13/12/2007 - the current market sentiment

The market has found the Fed's assessments words dovish. They could not avoid repeating the fed's inflation worries as their growth slow down worries. Bernenke has insured his recent comments that there is a need to stabilize the market after the housing and credit problems... We wait the release of further inflation rates this week from US and this can help clear the market view. Recently there were good jobs data in the recent 2 months. In the October fed's meeting the words were declaring the fed's needs to wait and watch till the end of this year but signs of growth and consuming slow down have increased.

The pound could find a room to correct technically its rally to 2.116 in the last 2 weeks to 2.017 pressured by a lower high at 2.084. The downside risk can increase as long as we are still lower than this level and 2.069. The trend line extension from 2.116 to 2.084 is still well above us. The new target can be 1.99. The need for a break over 2.062 is essential to overcome this emerging down side pressure and to break the trend line shortly. Gaining upside momentum can not be by breaking 2.084.

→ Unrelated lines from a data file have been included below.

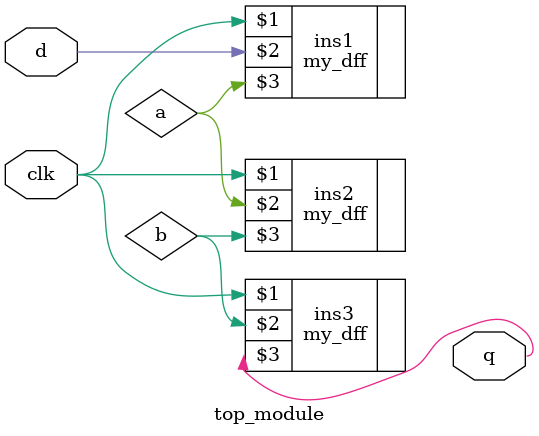
<source format=v>

module top_module ( input clk, input d, output q );
    wire a,b;
    my_dff ins1(clk,d,a);
    my_dff ins2(clk,a,b);
    my_dff ins3(clk,b,q);

endmodule

</source>
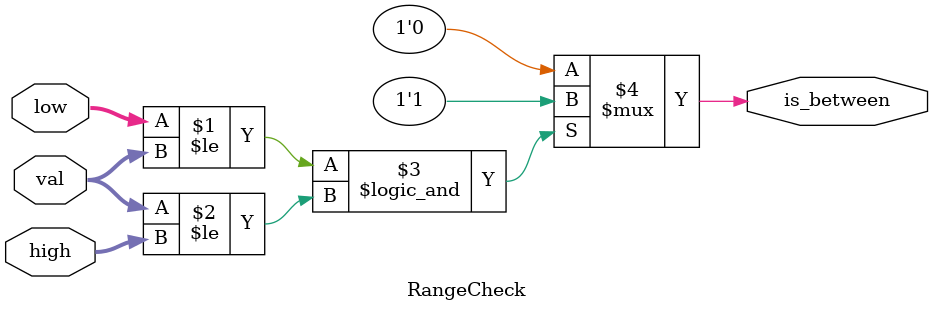
<source format=sv>
module RangeCheck
    #(parameter  WIDTH = 8)
    (input logic [WIDTH-1:0] low,
    input logic [WIDTH-1:0] high,
    input logic [WIDTH-1:0] val,
    output logic is_between);

    assign is_between = (low <= val  &&  val <= high) ? 1'b1: 1'b0;
endmodule
</source>
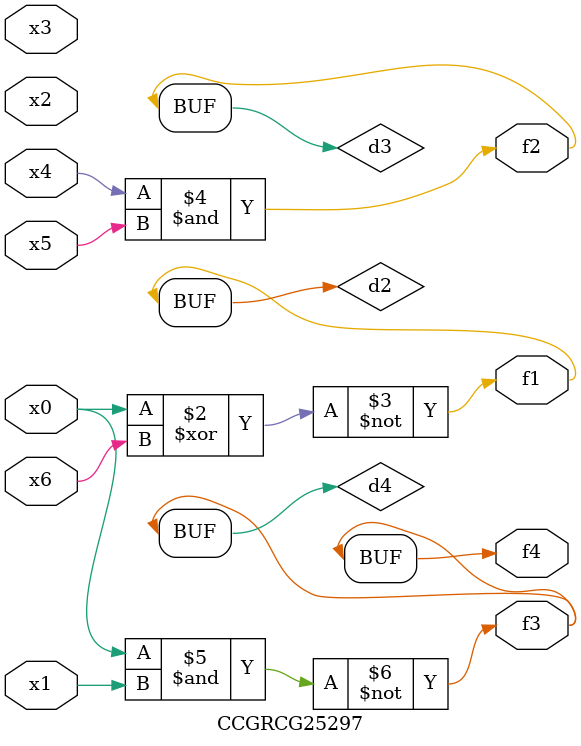
<source format=v>
module CCGRCG25297(
	input x0, x1, x2, x3, x4, x5, x6,
	output f1, f2, f3, f4
);

	wire d1, d2, d3, d4;

	nor (d1, x0);
	xnor (d2, x0, x6);
	and (d3, x4, x5);
	nand (d4, x0, x1);
	assign f1 = d2;
	assign f2 = d3;
	assign f3 = d4;
	assign f4 = d4;
endmodule

</source>
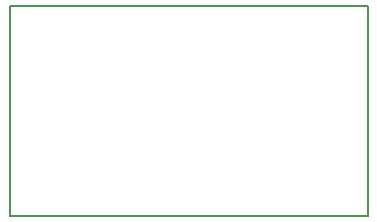
<source format=gm1>
G04 #@! TF.GenerationSoftware,KiCad,Pcbnew,(5.1.10)-1*
G04 #@! TF.CreationDate,2021-09-12T00:39:30-05:00*
G04 #@! TF.ProjectId,wireless_measurement_ard,77697265-6c65-4737-935f-6d6561737572,rev?*
G04 #@! TF.SameCoordinates,Original*
G04 #@! TF.FileFunction,Profile,NP*
%FSLAX46Y46*%
G04 Gerber Fmt 4.6, Leading zero omitted, Abs format (unit mm)*
G04 Created by KiCad (PCBNEW (5.1.10)-1) date 2021-09-12 00:39:30*
%MOMM*%
%LPD*%
G01*
G04 APERTURE LIST*
G04 #@! TA.AperFunction,Profile*
%ADD10C,0.150000*%
G04 #@! TD*
G04 APERTURE END LIST*
D10*
X110000000Y-92800000D02*
X110000000Y-75000000D01*
X110000000Y-92800000D02*
X140300000Y-92800000D01*
X140300000Y-75000000D02*
X140300000Y-92800000D01*
X110000000Y-75000000D02*
X140300000Y-75000000D01*
M02*

</source>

The gold rates can keep its gain as the prospects of cutting interest rates are still ahead in spite of the oil prices easing. The upside inflation risks resulted in these cuts underpin its rate specially as there is doubts of the effect of these current interest rate cuts which can cause a stagflation case which can paint a brighter picture of the precious metal. The Fed, ECB, BOE, SNB and BOC recent declaration to ease the global liquidity concerns by injecting much more funds into the credit financial markets can add to its value too. The Fed has mentioned that there are auctions facilities worth 20 billion at least to be offered well below the discount rate with no mention of a certain institution or bank can get benefits of these loans.